"What do you call language?" Dick wanted to know.
"Oh, well, I have invented some and submitted it for St. George's—if not approval—tolerance. 'Carnation' for instance, and 'split my infinitives,' are the most useful, and entirely inoffensive, when one's excited. Also I may have a cigarette with him after dinner, if I like, when we're alone. Only I haven't wanted it yet, for we have so much to say, it won't stay lighted. But now tell me about yourself. Of course we knew you'd come. It was in a paper here, that tells us all the news about everybody, in English: who's who (but who isn't who nowadays who can play bridge?), also what entertainments Who gives to Whom."
"Sounds complicated," said Dick.
"So it is, complicated with luncheon parties and tea parties, and knowing whether to invite So and So with Thing-um-bob, or whether they've quarrelled over bridge or something, and don't speak. It's most intricate. But I've kept track of you—as much as one can keep track of an airman. We knew how busy you'd be, so we didn't expect you to call. And St. George didn't like to go and worry you at Stellamare, as he isn't acquainted with Mr. Schuyler."
"I believe Schuyler sends subscriptions to the church at Monte Carlo and at Mentone, and to the Catholic priest at Roquebrune as well, and thinks he's quit of religious duties," said Carleton. "Yet he's an awfully good fellow—gives a lot away in charities, all around here. He is great chums with some of the peasants. It's quite an experience to take a walk with him: He says how-de-do to the quaintest creatures. But he can't be bothered with society. Vows most of the people who come back here every winter to the villas and hotels are like a lot of goldfish going round and round in a glass globe."
"I hope we shan't get like that," said Rose. "At present, I am quite amusing myself. And it seems to me there are many different kinds of life here. You have only to take your choice, just as you do in other places, only here it's curiously concentrated and concrete."
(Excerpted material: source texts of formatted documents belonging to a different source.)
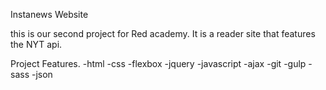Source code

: Instanews Website

this is our second project for Red academy. It is a reader site that features the NYT api.


Project Features.
-html
-css
-flexbox
-jquery
-javascript
-ajax
-git
-gulp
-sass
-json

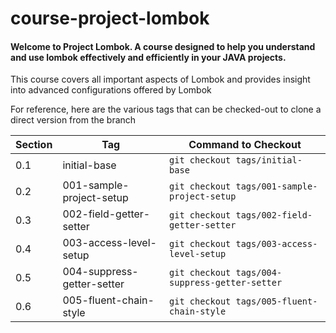 # course-project-lombok

#### Welcome to Project Lombok. A course designed to help you understand and use lombok effectively and efficiently in your JAVA projects.

This course covers all important aspects of Lombok and provides insight into advanced configurations offered by Lombok

For reference, here are the various tags that can be checked-out to clone a direct version from the branch

| Section | Tag                        | Command to Checkout                            |
|---------|----------------------------|------------------------------------------------|
| 0.1     | initial-base               | `git checkout tags/initial-base`               |
| 0.2     | 001-sample-project-setup   | `git checkout tags/001-sample-project-setup`   |
| 0.3     | 002-field-getter-setter    | `git checkout tags/002-field-getter-setter`    |
| 0.4     | 003-access-level-setup     | `git checkout tags/003-access-level-setup`     |
| 0.5     | 004-suppress-getter-setter | `git checkout tags/004-suppress-getter-setter` |
| 0.6     | 005-fluent-chain-style     | `git checkout tags/005-fluent-chain-style`     |



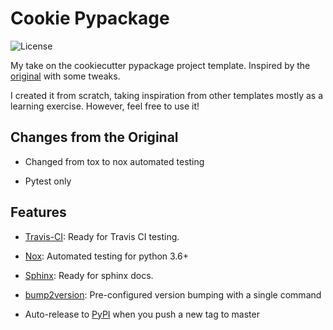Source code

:# Cookie Pypackage

![License](https://img.shields.io/github/license/FollowTheProcess/cookie_pypackage.svg)

My take on the cookiecutter pypackage project template. Inspired by the [original](https://github.com/audreyr/cookiecutter-pypackage/) with some tweaks.

I created it from scratch, taking inspiration from other templates mostly as a learning exercise. However, feel free to use it!

## Changes from the Original

* Changed from tox to nox automated testing

* Pytest only

## Features

* [Travis-CI](https://travis-ci.com): Ready for Travis CI testing.

* [Nox](https://nox.thea.codes/en/stable/): Automated testing for python 3.6+

* [Sphinx](https://www.sphinx-doc.org/en/master/): Ready for sphinx docs.

* [bump2version](https://github.com/c4urself/bump2version): Pre-configured version bumping with a single command

* Auto-release to [PyPI](https://pypi.org) when you push a new tag to master
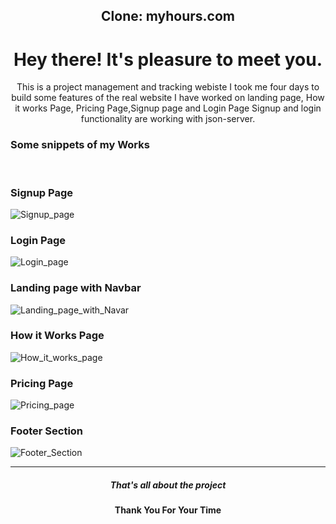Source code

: 
<h2 align="center" >Clone: myhours.com</h2>
<h1 align="center" >Hey there! It's pleasure to meet you.</h1>
<p align="center" width="80%" >This is a project management and tracking webiste I took me four days to build some features of the real website I have worked on landing page, How it works Page, Pricing Page,Signup page and Login Page Signup and login functionality are working with json-server.</p>

<h3>Some snippets of my Works</h3>
<br/>
<h3>Signup Page</h3>
<img src="https://user-images.githubusercontent.com/101489367/192382588-5b64a243-3fbc-4d1f-b740-20956e156fe7.png"alt="Signup_page"/>
<br/>
<h3>Login Page</h3>
<img src="https://user-images.githubusercontent.com/101489367/192382302-92659cb9-559d-4d80-9d3c-ede5fb52d908.png" alt="Login_page"/>
<br/>
<h3>Landing page with Navbar</h3>
<img src="https://user-images.githubusercontent.com/101489367/192382974-e43cadaf-324c-425f-8b53-719bf70cf41a.png" alt="Landing_page_with_Navar" />
<br/>
<h3>How it Works Page</h3>
<img src="https://user-images.githubusercontent.com/101489367/192383213-a55ae4dc-9f98-443f-978f-692f5334faf2.png" alt="How_it_works_page"/>
<br/>
<h3>Pricing Page</h3>
<img src="https://user-images.githubusercontent.com/101489367/192383524-e9280fb7-b3e0-4ecb-9055-4ca08f43776b.png" alt="Pricing_page"/>
<br/>
<h3>Footer Section </h3>
<img src="https://user-images.githubusercontent.com/101489367/192383747-4bd9b713-6804-4228-9ea5-20e2c514bc10.png" alt="Footer_Section"/>
<hr/>
<h5 align="center">That's all about the project </h5>
<h4 align="center" >Thank You For Your Time</h4>

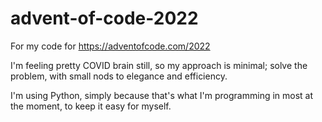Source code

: # advent-of-code-2022

For my code for https://adventofcode.com/2022

I'm feeling pretty COVID brain still, so my approach is minimal; solve the problem, with small nods to elegance and efficiency.

I'm using Python, simply because that's what I'm programming in most at the moment, to keep it easy for myself.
"Now, I ask you, is it the right spirit, to talk of 'amusing yourself' in taking up your new parochial duties?" Carleton teased her.
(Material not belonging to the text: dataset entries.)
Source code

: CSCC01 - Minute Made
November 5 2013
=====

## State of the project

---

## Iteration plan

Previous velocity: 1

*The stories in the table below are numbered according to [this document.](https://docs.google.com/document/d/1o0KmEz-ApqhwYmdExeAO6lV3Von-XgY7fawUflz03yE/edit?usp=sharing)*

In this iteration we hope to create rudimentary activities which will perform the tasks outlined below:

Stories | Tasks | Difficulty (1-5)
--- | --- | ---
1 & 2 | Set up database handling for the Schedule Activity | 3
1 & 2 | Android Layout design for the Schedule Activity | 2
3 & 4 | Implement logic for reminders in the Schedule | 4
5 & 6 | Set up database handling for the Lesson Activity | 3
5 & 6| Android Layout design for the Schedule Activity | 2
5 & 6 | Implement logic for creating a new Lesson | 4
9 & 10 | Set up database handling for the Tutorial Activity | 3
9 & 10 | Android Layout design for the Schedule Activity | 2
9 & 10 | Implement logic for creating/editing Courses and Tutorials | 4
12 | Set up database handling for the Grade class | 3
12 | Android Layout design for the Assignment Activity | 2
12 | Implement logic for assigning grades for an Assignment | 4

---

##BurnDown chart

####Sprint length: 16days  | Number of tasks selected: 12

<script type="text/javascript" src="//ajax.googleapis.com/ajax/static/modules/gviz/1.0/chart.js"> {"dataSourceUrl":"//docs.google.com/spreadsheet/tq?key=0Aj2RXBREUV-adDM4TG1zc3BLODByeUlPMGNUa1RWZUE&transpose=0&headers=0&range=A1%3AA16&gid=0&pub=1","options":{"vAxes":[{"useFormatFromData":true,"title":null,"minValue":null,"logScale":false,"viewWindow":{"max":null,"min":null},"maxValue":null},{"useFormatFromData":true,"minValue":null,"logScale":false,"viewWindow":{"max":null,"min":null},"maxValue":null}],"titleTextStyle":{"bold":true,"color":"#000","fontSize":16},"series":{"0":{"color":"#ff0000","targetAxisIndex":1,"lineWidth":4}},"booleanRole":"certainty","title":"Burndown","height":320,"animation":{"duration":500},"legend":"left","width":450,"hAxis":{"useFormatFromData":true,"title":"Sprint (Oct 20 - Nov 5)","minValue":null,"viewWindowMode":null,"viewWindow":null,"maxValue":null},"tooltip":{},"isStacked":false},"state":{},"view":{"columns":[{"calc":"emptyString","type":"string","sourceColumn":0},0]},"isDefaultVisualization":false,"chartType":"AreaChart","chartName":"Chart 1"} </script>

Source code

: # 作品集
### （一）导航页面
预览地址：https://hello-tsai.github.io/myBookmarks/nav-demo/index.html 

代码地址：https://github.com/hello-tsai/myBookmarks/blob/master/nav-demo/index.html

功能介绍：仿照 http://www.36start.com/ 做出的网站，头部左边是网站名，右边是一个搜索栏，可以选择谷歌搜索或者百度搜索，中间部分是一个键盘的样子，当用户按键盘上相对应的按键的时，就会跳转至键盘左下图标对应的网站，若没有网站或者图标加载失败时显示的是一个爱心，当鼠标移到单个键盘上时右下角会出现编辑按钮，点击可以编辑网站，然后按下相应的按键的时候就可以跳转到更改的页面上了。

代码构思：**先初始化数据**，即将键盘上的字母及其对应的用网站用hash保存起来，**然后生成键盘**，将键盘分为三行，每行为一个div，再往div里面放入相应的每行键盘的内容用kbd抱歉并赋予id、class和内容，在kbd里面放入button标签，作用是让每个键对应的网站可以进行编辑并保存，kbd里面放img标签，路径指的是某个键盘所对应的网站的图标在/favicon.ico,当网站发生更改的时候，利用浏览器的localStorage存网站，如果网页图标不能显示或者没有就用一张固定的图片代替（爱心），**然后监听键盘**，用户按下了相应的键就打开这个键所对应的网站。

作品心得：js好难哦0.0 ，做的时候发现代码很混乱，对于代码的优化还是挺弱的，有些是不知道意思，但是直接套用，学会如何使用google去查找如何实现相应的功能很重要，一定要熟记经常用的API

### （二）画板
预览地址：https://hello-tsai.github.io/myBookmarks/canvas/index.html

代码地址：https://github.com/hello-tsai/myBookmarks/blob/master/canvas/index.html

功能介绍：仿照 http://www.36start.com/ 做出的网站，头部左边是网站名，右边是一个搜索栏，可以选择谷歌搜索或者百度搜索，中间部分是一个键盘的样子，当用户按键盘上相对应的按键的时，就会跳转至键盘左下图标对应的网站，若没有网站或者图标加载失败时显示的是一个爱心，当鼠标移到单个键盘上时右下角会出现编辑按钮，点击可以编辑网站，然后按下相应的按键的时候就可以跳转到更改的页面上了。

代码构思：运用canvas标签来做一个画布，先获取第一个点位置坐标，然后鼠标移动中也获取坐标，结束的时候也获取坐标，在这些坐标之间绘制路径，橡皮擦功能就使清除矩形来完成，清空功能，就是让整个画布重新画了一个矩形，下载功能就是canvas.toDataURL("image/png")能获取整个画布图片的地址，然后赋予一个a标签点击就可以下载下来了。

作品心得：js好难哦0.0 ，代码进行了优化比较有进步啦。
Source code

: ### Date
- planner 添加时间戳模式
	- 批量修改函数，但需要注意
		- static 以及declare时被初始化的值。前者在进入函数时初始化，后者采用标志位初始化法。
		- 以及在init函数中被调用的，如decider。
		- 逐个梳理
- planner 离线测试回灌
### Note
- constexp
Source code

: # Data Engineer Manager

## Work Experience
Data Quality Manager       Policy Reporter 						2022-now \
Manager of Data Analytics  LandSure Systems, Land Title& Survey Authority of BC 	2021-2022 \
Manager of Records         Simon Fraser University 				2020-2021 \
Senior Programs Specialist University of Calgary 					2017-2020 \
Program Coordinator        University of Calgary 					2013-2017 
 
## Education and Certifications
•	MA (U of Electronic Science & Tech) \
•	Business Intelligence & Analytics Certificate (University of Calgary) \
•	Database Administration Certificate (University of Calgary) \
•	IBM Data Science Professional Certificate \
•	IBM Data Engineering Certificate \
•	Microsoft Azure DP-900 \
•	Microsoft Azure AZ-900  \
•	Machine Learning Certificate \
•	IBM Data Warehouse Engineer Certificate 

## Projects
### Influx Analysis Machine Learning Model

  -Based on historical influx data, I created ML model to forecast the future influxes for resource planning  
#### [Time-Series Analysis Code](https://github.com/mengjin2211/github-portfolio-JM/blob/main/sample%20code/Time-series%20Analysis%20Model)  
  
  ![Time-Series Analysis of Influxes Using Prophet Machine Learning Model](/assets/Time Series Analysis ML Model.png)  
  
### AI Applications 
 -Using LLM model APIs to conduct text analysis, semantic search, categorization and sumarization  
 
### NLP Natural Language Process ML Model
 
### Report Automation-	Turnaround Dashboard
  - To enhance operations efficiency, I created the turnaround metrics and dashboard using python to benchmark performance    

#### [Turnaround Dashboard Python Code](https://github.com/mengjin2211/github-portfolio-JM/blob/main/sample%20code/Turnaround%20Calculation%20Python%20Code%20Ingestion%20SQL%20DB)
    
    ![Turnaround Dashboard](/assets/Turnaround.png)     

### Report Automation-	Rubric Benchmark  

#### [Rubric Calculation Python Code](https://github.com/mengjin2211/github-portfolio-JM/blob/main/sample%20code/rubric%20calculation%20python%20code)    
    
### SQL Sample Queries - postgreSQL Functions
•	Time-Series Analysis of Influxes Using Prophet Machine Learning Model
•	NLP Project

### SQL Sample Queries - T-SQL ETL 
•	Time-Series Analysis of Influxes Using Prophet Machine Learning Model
"Perhaps one does things better if it amuses one to do them," she argued. "And really I'm a success as shepherd's assistant, or sheep-dog-in-training. I don't go barking and biting at the poor sheep's heels (have sheep heels?), for the sheep here are pampered and sensitive, and their feelings have to be considered, or they jump over the fence and go frisking away. Besides, I always think it must give dogs such headaches to bark as they do! Instead, I make myself agreeable and do pretty parlour tricks, which would be far beneath St. George's dignity; and, anyhow, he couldn't do tricks to save his life. His place is on the mountain tops, so I sit in the valley below, and give the weakest sheep tea and smile at them or weep with them, whichever they like better."
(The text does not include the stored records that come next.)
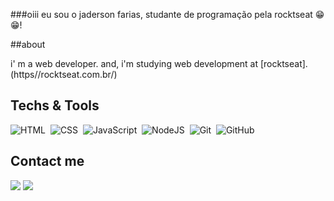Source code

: ###oiii eu sou o jaderson farias, studante de programação pela rocktseat 😁😁!

##about

i' m a web developer. and, i'm studying web development at [rocktseat].(https//rocktseat.com.br/)

## Techs & Tools

![HTML](https://img.shields.io/badge/-HTML-05122A?style=flat&logo=HTML5)&nbsp;
![CSS](https://img.shields.io/badge/-CSS-05122A?style=flat&logo=CSS3&logoColor=1572B6)&nbsp;
![JavaScript](https://img.shields.io/badge/-JavaScript-05122A?style=flat&logo=javascript)&nbsp;
![NodeJS](https://img.shields.io/badge/-NodeJS-05122A?style=flat&logo=node.js)&nbsp;
![Git](https://img.shields.io/badge/-Git-05122A?style=flat&logo=git)&nbsp;
![GitHub](https://img.shields.io/badge/-GitHub-05122A?style=flat&logo=github)&nbsp;

## Contact me
                
<a href="https://www.linkedin.com/in/jaderson-farias-8000b4268/" target="_blank"><img src="https://img.shields.io/badge/-LinkedIn-%230077B5?style=for-the-badge&logo=linkedin&logoColor=white" target="_blank"></a>
<a href="mailto:jader375@gmail.com"><img src="https://img.shields.io/badge/-Gmail-%23333?style=for-the-badge&logo=gmail&logoColor=white" target="_blank"></a>








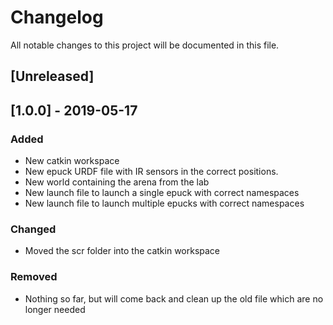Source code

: # Changelog
All notable changes to this project will be documented in this file.


## [Unreleased]

## [1.0.0] - 2019-05-17
### Added
- New catkin workspace
- New epuck URDF file with IR sensors in the correct positions.
- New world containing the arena from the lab
- New launch file to launch a single epuck with correct namespaces
- New launch file to launch multiple epucks with correct namespaces

### Changed
- Moved the scr folder into the catkin workspace

### Removed
- Nothing so far, but will come back and clean up the old file which are no longer needed
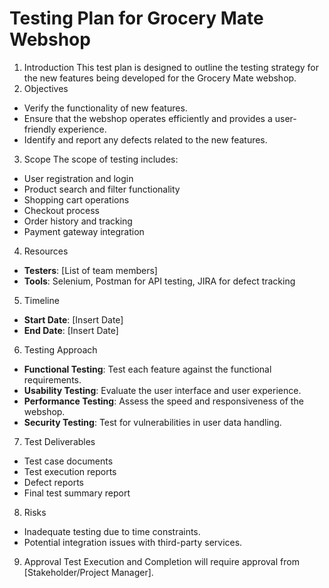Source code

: # Testing Plan for Grocery Mate Webshop

1. Introduction
This test plan is designed to outline the testing strategy for the new features being developed for the Grocery Mate webshop.
2. Objectives
- Verify the functionality of new features.
- Ensure that the webshop operates efficiently and provides a user-friendly experience.
- Identify and report any defects related to the new features.
3. Scope
The scope of testing includes:
- User registration and login
- Product search and filter functionality
- Shopping cart operations
- Checkout process
- Order history and tracking
- Payment gateway integration
4. Resources
- **Testers**: [List of team members]
- **Tools**: Selenium, Postman for API testing, JIRA for defect tracking
5. Timeline
- **Start Date**: [Insert Date]
- **End Date**: [Insert Date]
6. Testing Approach
- **Functional Testing**: Test each feature against the functional requirements.
- **Usability Testing**: Evaluate the user interface and user experience.
- **Performance Testing**: Assess the speed and responsiveness of the webshop.
- **Security Testing**: Test for vulnerabilities in user data handling.
7. Test Deliverables
- Test case documents
- Test execution reports
- Defect reports
- Final test summary report
8. Risks
- Inadequate testing due to time constraints.
- Potential integration issues with third-party services.
9. Approval
Test Execution and Completion will require approval from [Stakeholder/Project Manager].

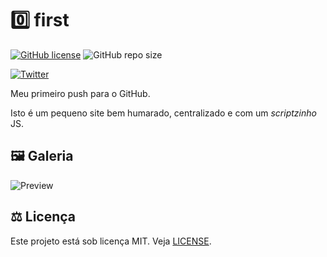 # 0️⃣ first
[![GitHub license](https://img.shields.io/github/license/DaviCarvalho5/first?color=%23f78fb3&label=Licen%C3%A7a&style=for-the-badge)](https://github.com/DaviCarvalho5/first)
![GitHub repo size](https://img.shields.io/github/repo-size/DaviCarvalho5/first?color=%23f78fb3&label=Tamanho%20do%20reposit%C3%B3rio&style=for-the-badge)

[![Twitter](https://img.shields.io/twitter/url?color=f78fb3&style=for-the-badge&url=https%3A%2F%2Ftwitter.com%2Fbatata_alien)](https://twitter.com/intent/tweet?text=Wow:&url=https%3A%2F%2Fgithub.com%2FDaviCarvalho5%2Ffirst)

Meu primeiro push para o GitHub.

Isto é um pequeno site bem humarado, centralizado e com um _scriptzinho_ JS.

## 🖼 Galeria
![Preview](https://i.imgur.com/chwHjyx.png)

## ⚖ Licença
Este projeto está sob licença MIT. Veja [LICENSE](https://github.com/DaviCarvalho5/first/blob/master/LICENSE).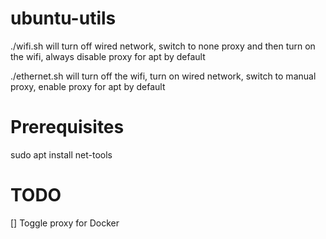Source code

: # ubuntu-utils

./wifi.sh will turn off wired network, switch to none proxy and then turn on the wifi, always disable proxy for apt by default

./ethernet.sh will turn off the wifi, turn on wired network, switch to manual proxy, enable proxy for apt by default

# Prerequisites

sudo apt install net-tools

# TODO

[] Toggle proxy for Docker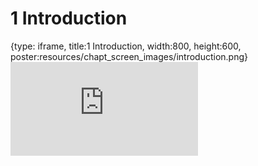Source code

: # 1 Introduction
 
{type: iframe, title:1 Introduction, width:800, height:600, poster:resources/chapt_screen_images/introduction.png}
![](http://science.c-moor.org/CURE-MicrobialMysteries/introduction.html)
The cousins laughed, both looking very young and happy, and pleased with themselves and each other. They were almost exactly of the same age, twenty-three, and as children had played together in the pleasant old Kentucky town which had given them both their soft, winning drawl. But Dick's people had moved North, and hers had stayed in the South, until three years ago, when Rose and her father had started off on a tour of Europe. In England she met George Winter, and did the one thing of all others which she would have vowed never to do: she fell in love with a clergyman. They had been married three months ago in Louisville, had then visited his parents in Devonshire; and because Winter had not fully recovered tone since an attack of influenza, he had accepted a chaplaincy in the south of France. Rose Fitzgerald and Dick Carleton, children of sisters, had put a marker in the book of their old friendship, and were able to open it at the page where they had left off years ago. She was not in the least hurt because he had let more than a fortnight go by before calling, for she knew that he had come for the aviation, and must have had head and hands full. She was not aware that he found time to see a good deal of another young woman who had no claim of old friendship; but even if she had known, she would have understood and forgiven almost as one man understands and forgives another. For quaintly feminine as she was, Rose often said, and felt, that "before a woman can be a true lady she must be a gentleman." And, being a gentleman, she can learn to be a "good fellow"—an invaluable accomplishment for a woman.
"I saw you fly, you know," she said, when they had finished laughing. "I went to Nice on purpose—that is, nearly on purpose. I combined it with buying a dress, a perfectly sweet Paris dress, which I shall try to wear with a slight English accent, so as not to be too smart for a well-regulated sheep-dog. Every one declared the honours of the aviation week were yours, with that wonderful Flying Fish. I wouldn't have believed a machine made by man could do such weird things, if I hadn't heard all about the Glenn Curtiss experiments and successes with the Triad at home. I was proud of you. Except that man who tested the Della Robbia parachute, you were quite the most distinguished thing in the air, although it was really crowded—all sorts of quaint creatures giving you their airwash. I want to have a Skye terrier now, and name him after you. St. George was going to give me a dachshund, but they do look so bored to tears, I think it would depress me having one about. And, besides, I draw the line at an animal which can't know whether its ancestors were lizards or dogs."